Records from a collection:
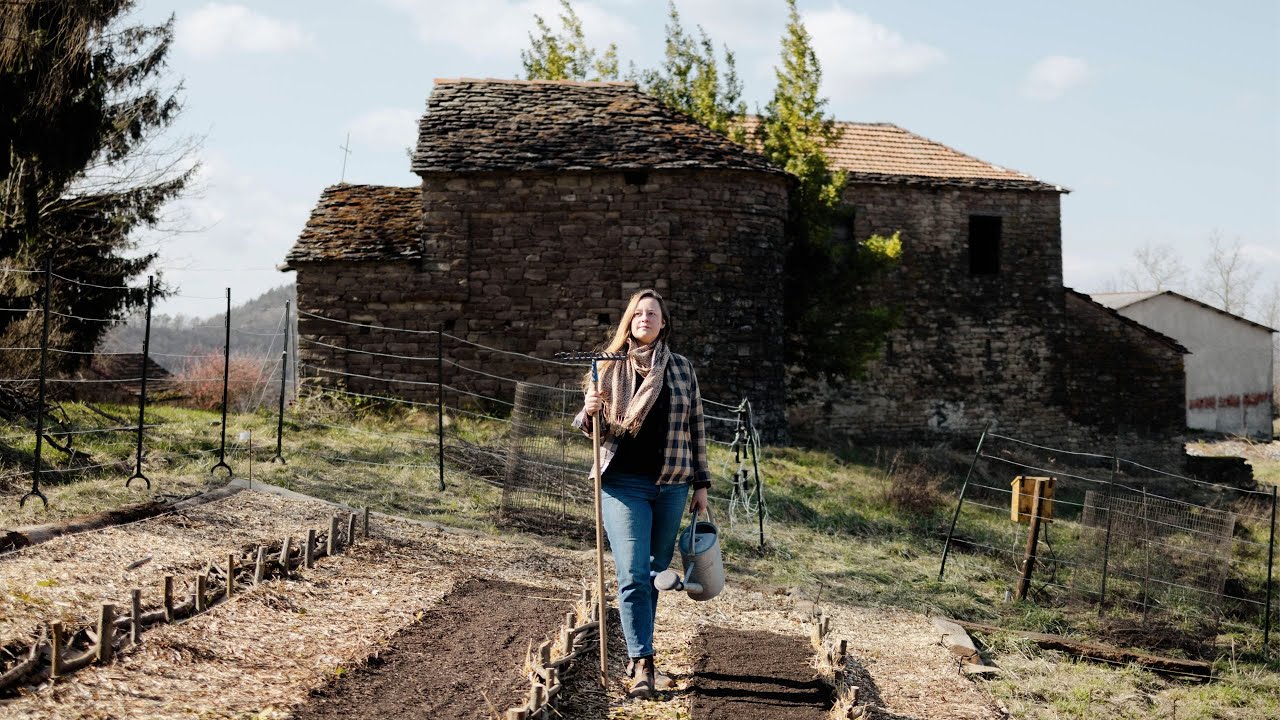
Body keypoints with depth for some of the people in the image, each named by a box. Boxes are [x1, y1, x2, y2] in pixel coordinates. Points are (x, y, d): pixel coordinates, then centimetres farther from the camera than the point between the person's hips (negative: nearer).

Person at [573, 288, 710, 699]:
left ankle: (638, 660, 20)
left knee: (654, 576, 8)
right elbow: (586, 428, 7)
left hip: (671, 487, 2)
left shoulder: (682, 369, 7)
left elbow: (695, 429, 12)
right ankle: (642, 666, -12)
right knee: (633, 576, -11)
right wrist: (589, 411, -17)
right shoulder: (609, 368, 3)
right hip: (624, 484, -2)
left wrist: (701, 483, 10)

EXERCISE: Go through the entries above and count the lines containing the string "left". Give only that number.

TASK RESPONSE: 6